Architecture of PriceHawk

🦅 PriceHawk — How We Built an AI That Shops Like a Human

Inspiration

It started with a frustrating Saturday afternoon.

I wanted to buy a pair of Sony headphones. I opened Amazon, noted the price, then opened Flipkart in another tab, then Croma in a third. By the time I had compared all three, the price on Amazon had changed. I had wasted 20 minutes doing something a computer should do in seconds.

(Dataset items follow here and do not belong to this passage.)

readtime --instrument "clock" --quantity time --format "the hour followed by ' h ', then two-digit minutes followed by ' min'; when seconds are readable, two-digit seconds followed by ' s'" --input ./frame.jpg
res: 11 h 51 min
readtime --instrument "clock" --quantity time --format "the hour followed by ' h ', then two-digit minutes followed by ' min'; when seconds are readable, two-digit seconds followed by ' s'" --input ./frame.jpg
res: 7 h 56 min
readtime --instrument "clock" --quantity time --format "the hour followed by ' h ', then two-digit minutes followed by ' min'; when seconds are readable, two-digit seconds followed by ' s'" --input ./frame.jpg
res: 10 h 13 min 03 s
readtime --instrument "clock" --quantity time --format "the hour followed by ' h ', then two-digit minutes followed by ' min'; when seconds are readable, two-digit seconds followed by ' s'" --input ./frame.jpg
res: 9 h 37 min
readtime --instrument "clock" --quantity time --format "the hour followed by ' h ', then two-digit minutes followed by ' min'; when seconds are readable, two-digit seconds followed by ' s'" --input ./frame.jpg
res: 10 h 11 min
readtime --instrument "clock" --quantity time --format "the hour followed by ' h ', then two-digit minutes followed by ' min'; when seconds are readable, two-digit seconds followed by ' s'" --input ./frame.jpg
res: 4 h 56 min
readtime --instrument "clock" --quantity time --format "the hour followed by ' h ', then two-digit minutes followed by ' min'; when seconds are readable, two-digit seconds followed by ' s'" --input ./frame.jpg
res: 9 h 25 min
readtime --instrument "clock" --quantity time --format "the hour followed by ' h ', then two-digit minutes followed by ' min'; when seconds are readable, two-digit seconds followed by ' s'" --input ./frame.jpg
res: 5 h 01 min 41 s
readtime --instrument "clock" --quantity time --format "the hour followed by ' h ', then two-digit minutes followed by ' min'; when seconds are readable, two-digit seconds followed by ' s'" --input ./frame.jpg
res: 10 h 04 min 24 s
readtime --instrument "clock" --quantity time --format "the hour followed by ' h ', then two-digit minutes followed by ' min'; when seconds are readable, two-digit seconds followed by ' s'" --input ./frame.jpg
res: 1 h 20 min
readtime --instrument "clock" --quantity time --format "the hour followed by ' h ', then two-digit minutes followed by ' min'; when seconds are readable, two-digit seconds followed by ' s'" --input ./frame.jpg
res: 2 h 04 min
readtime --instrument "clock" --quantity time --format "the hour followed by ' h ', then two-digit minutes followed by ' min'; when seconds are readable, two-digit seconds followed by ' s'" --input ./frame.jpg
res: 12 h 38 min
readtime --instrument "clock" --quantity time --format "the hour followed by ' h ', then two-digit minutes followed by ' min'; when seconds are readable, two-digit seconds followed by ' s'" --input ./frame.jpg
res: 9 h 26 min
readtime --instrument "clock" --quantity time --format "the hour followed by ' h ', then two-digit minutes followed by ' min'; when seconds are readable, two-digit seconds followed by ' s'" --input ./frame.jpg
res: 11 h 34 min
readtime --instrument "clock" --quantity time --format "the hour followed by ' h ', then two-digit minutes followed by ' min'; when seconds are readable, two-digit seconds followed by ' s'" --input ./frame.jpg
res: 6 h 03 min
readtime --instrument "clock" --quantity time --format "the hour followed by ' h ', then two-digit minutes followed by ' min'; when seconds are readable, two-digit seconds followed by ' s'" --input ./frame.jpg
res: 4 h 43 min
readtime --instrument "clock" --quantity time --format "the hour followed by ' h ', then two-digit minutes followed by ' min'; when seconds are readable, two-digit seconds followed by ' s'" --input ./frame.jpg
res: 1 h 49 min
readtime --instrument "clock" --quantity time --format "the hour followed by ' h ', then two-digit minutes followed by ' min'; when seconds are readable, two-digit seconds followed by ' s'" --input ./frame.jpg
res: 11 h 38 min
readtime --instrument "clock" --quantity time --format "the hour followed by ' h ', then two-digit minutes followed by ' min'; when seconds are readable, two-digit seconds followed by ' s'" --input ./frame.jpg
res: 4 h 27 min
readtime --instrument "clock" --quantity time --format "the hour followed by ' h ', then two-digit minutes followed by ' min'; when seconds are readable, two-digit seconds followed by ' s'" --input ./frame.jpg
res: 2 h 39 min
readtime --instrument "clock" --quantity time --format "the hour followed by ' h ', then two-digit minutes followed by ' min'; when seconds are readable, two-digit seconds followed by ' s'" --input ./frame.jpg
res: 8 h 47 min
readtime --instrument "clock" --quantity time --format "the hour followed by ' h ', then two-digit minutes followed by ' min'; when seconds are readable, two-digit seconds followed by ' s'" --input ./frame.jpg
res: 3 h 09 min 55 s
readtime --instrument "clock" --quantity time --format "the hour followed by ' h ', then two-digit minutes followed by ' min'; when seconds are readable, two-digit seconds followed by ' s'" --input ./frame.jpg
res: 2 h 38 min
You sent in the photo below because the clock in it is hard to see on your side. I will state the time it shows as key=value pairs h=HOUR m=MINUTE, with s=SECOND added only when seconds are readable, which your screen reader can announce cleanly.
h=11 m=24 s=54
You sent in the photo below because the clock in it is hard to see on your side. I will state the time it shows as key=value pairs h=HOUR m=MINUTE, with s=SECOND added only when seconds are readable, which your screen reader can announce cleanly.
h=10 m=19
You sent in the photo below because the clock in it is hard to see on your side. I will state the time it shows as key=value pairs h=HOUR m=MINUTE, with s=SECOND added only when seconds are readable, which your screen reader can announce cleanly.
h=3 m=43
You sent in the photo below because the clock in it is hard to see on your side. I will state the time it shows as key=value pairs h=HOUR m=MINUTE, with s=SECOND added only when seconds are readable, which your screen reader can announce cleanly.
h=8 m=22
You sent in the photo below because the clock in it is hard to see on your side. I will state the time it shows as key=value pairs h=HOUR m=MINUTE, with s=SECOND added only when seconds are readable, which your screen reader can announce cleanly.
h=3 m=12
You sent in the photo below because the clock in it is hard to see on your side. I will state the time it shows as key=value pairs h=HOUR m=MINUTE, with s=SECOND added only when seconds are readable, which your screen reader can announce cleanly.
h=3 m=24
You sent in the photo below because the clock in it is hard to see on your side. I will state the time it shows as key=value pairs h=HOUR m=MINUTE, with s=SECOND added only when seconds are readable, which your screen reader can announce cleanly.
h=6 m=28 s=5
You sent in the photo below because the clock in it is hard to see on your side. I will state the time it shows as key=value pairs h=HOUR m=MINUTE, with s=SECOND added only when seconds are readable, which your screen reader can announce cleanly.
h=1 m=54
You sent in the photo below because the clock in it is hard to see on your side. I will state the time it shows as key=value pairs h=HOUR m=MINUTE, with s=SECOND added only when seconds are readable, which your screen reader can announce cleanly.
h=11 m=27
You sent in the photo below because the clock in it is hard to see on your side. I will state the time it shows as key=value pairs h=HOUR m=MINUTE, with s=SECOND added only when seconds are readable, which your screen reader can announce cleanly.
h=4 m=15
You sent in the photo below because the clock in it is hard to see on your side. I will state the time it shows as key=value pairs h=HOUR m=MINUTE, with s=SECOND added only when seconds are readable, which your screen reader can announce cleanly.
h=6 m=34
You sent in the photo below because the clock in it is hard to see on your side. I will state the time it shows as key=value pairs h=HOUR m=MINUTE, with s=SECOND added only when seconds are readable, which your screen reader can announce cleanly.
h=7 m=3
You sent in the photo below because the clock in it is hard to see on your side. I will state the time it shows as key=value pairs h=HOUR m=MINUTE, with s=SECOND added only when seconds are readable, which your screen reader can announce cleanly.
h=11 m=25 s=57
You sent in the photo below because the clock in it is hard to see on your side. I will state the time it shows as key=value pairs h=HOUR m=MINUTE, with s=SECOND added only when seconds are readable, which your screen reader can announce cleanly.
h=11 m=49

But every existing price comparison tool I found had the same fatal flaw — they relied on official retailer APIs. Amazon's API is restricted. Flipkart's is nearly impossible to access. Croma has none. So these tools only showed a fraction of available listings, often outdated by hours.

That's when the idea hit: what if instead of asking stores for their data, we just... looked at their websites? Like a human does?

With Gemini 2.0 Flash's multimodal vision capabilities, this wasn't just possible — it was the perfect use case for the UI Navigator category. An agent that truly sees the web.

What I Learned

Building PriceHawk taught me more in a few days than weeks of regular development. The most important lessons:

1. Vision AI is genuinely resilient

When Amazon updated its CSS class names mid-development (which they do constantly), my DOM selectors broke instantly. But Gemini's vision kept working — it doesn't care what the HTML looks like, it just reads the pixels. This was the moment I truly understood why multimodal AI changes everything about web automation.

2. The math of parallel scraping

Running scrapers sequentially vs. in parallel makes a dramatic difference. If each site takes an average of $t$ seconds to load:

$$T_{\text{sequential}} = \sum_{i=1}^{n} t_i = t_1 + t_2 + t_3$$

$$T_{\text{parallel}} = \max(t_1, t_2, t_3)$$

With $t_1 = 12s$, $t_2 = 10s$, $t_3 = 8s$:

$$T_{\text{sequential}} = 30s \quad \text{vs} \quad T_{\text{parallel}} = 12s$$

That's a 2.5× speedup just from Promise.allSettled(). The user experience difference is enormous.

3. Bot detection is an arms race

Every major e-commerce site runs sophisticated headless browser detection. I learned about browser fingerprinting, canvas fingerprinting, and the navigator.webdriver flag that betrays automated sessions. The fix — --disable-blink-features=AutomationControlled combined with realistic headers and randomized delays — felt like a proper cat-and-mouse game.

4. Gemini quota math matters

The free tier gives 1,500 requests per day. With 3 sites × 2 screenshots each = 6 Gemini calls per search, I had a budget of:

$$\text{Max searches/day} = \left\lfloor \frac{1500}{6} \right\rfloor = 250 \text{ searches}$$

This forced me to implement MD5-based screenshot caching — if the same screenshot hash was seen before, skip the Gemini call entirely. Cache hit rate in testing reached ~40%, effectively pushing the budget to:

$$\text{Effective budget} = \frac{1500}{6 \times (1 - 0.4)} \approx 416 \text{ searches/day}$$

5. India-first thinking

Deployed from India, US sites like eBay immediately served CAPTCHA pages. This wasn't a bug — it was a feature discovery. Indian stores (Flipkart, Croma) are far more accessible, show INR pricing that's locally relevant, and have less aggressive bot detection. The best product isn't always the most obvious one to build.

How I Built It

The Architecture

PriceHawk has three layers working in concert:

User Query
    ↓
React Frontend  ──────────────────────────────────  Cloud Run
    ↓ HTTPS POST
Express API     ──────────────────────────────────  Cloud Run
    ↓ spawns
Playwright Agent  opens 3 real browser tabs in parallel
    ↓
Screenshots  ──→  Gemini 2.0 Flash (vision)
    ↓                      ↓
DOM extraction         AI analysis
    ↓                      ↓
         Merge & deduplicate
                ↓
         Firestore (price history)
                ↓
         Real-time polling → Frontend

The Frontend

The UI went through three complete redesigns. The final version — a "Mission Control" aesthetic with deep teal glassmorphism, animated smoke background, particle constellation canvas, and Playfair Display serif typography — was designed to feel like a premium intelligence tool rather than a utility app.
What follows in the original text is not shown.